**ENTRIES PROVIDED**
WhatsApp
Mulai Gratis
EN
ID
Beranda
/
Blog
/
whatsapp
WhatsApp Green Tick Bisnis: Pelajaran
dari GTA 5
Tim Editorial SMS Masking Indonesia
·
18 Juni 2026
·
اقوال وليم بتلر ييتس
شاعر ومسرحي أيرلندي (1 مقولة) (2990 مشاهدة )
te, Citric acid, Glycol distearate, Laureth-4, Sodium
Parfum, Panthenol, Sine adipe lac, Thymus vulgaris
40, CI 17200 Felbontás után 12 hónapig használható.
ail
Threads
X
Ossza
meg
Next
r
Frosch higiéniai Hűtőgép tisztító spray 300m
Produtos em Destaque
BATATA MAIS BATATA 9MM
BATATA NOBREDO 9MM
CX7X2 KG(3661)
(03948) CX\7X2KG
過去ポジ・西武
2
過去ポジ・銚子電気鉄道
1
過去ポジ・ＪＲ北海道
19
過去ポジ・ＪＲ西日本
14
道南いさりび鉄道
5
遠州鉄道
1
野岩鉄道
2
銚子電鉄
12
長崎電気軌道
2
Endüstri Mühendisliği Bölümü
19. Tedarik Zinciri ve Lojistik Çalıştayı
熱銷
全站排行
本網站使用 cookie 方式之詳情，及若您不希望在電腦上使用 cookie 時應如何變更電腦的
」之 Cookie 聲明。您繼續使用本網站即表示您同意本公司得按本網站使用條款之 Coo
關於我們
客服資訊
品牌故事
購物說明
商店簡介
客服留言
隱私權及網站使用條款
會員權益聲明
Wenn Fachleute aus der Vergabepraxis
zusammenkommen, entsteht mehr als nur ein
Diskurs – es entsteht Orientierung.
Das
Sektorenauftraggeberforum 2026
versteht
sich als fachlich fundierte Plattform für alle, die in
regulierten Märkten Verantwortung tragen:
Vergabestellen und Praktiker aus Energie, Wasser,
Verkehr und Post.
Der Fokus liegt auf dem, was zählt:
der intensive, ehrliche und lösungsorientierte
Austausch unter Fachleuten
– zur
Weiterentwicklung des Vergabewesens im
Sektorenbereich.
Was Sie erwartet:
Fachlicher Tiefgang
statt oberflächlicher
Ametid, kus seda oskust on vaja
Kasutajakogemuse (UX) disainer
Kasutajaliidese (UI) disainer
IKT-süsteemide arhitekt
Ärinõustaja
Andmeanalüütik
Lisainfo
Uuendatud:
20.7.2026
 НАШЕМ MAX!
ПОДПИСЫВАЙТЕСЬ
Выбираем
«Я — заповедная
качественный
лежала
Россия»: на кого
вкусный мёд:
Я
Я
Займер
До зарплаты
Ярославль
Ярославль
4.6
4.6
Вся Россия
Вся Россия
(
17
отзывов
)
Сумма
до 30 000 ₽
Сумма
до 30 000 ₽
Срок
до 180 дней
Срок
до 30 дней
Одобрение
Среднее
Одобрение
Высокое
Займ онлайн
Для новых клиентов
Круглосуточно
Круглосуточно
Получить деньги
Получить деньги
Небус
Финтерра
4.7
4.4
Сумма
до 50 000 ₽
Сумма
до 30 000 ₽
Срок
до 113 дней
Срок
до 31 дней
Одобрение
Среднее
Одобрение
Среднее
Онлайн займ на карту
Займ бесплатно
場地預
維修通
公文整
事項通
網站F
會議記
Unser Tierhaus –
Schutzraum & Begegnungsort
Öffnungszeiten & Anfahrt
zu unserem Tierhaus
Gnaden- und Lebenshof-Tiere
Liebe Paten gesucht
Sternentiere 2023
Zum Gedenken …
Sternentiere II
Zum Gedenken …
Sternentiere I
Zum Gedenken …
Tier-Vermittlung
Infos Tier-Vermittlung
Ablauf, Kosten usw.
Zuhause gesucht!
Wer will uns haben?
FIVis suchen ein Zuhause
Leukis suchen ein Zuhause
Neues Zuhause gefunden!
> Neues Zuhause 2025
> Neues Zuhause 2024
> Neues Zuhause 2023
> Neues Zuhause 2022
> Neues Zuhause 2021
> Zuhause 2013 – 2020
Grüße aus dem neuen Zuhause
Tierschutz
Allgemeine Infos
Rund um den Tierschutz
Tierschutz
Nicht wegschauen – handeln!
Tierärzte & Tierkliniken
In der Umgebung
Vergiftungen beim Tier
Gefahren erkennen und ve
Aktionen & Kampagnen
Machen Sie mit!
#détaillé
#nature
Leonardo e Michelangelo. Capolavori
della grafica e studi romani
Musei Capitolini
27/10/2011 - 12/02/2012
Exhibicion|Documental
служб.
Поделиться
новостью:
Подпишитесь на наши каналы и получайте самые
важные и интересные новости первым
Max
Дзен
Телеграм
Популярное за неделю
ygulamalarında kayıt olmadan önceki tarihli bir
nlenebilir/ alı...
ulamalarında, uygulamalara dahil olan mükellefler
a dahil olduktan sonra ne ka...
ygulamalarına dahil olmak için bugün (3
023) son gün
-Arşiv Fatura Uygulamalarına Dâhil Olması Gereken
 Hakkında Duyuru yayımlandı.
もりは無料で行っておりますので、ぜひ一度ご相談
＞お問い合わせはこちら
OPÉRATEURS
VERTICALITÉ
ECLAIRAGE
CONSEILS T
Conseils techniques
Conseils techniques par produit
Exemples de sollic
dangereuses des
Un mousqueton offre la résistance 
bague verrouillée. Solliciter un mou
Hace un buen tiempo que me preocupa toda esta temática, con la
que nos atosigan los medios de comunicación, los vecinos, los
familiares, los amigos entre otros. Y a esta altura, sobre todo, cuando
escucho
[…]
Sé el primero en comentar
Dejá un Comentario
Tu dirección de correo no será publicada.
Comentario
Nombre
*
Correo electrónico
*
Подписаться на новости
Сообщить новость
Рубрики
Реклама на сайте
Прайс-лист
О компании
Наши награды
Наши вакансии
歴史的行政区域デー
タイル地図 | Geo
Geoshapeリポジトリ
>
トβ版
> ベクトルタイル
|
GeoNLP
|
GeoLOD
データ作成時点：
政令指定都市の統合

**INSTRUCTIONS FOR THE TASK**
Starting at the first line of the data and ending at the line containing "IKT-süsteemide arhitekt", output those lines as a JSON list of strings, one string per line, with blank lines omitted.

**WRITTEN ANSWER**
[
  "WhatsApp",
  "Mulai Gratis",
  "EN",
  "ID",
  "Beranda",
  "/",
  "Blog",
  "/",
  "whatsapp",
  "WhatsApp Green Tick Bisnis: Pelajaran",
  "dari GTA 5",
  "Tim Editorial SMS Masking Indonesia",
  "·",
  "18 Juni 2026",
  "·",
  "اقوال وليم بتلر ييتس",
  "شاعر ومسرحي أيرلندي (1 مقولة) (2990 مشاهدة )",
  "te, Citric acid, Glycol distearate, Laureth-4, Sodium",
  "Parfum, Panthenol, Sine adipe lac, Thymus vulgaris",
  "40, CI 17200 Felbontás után 12 hónapig használható.",
  "ail",
  "Threads",
  "X",
  "Ossza",
  "meg",
  "Next",
  "r",
  "Frosch higiéniai Hűtőgép tisztító spray 300m",
  "Produtos em Destaque",
  "BATATA MAIS BATATA 9MM",
  "BATATA NOBREDO 9MM",
  "CX7X2 KG(3661)",
  "(03948) CX\\7X2KG",
  "過去ポジ・西武",
  "2",
  "過去ポジ・銚子電気鉄道",
  "1",
  "過去ポジ・ＪＲ北海道",
  "19",
  "過去ポジ・ＪＲ西日本",
  "14",
  "道南いさりび鉄道",
  "5",
  "遠州鉄道",
  "1",
  "野岩鉄道",
  "2",
  "銚子電鉄",
  "12",
  "長崎電気軌道",
  "2",
  "Endüstri Mühendisliği Bölümü",
  "19. Tedarik Zinciri ve Lojistik Çalıştayı",
  "熱銷",
  "全站排行",
  "本網站使用 cookie 方式之詳情，及若您不希望在電腦上使用 cookie 時應如何變更電腦的",
  "」之 Cookie 聲明。您繼續使用本網站即表示您同意本公司得按本網站使用條款之 Coo",
  "關於我們",
  "客服資訊",
  "品牌故事",
  "購物說明",
  "商店簡介",
  "客服留言",
  "隱私權及網站使用條款",
  "會員權益聲明",
  "Wenn Fachleute aus der Vergabepraxis",
  "zusammenkommen, entsteht mehr als nur ein",
  "Diskurs – es entsteht Orientierung.",
  "Das",
  "Sektorenauftraggeberforum 2026",
  "versteht",
  "sich als fachlich fundierte Plattform für alle, die in",
  "regulierten Märkten Verantwortung tragen:",
  "Vergabestellen und Praktiker aus Energie, Wasser,",
  "Verkehr und Post.",
  "Der Fokus liegt auf dem, was zählt:",
  "der intensive, ehrliche und lösungsorientierte",
  "Austausch unter Fachleuten",
  "– zur",
  "Weiterentwicklung des Vergabewesens im",
  "Sektorenbereich.",
  "Was Sie erwartet:",
  "Fachlicher Tiefgang",
  "statt oberflächlicher",
  "Ametid, kus seda oskust on vaja",
  "Kasutajakogemuse (UX) disainer",
  "Kasutajaliidese (UI) disainer",
  "IKT-süsteemide arhitekt"
]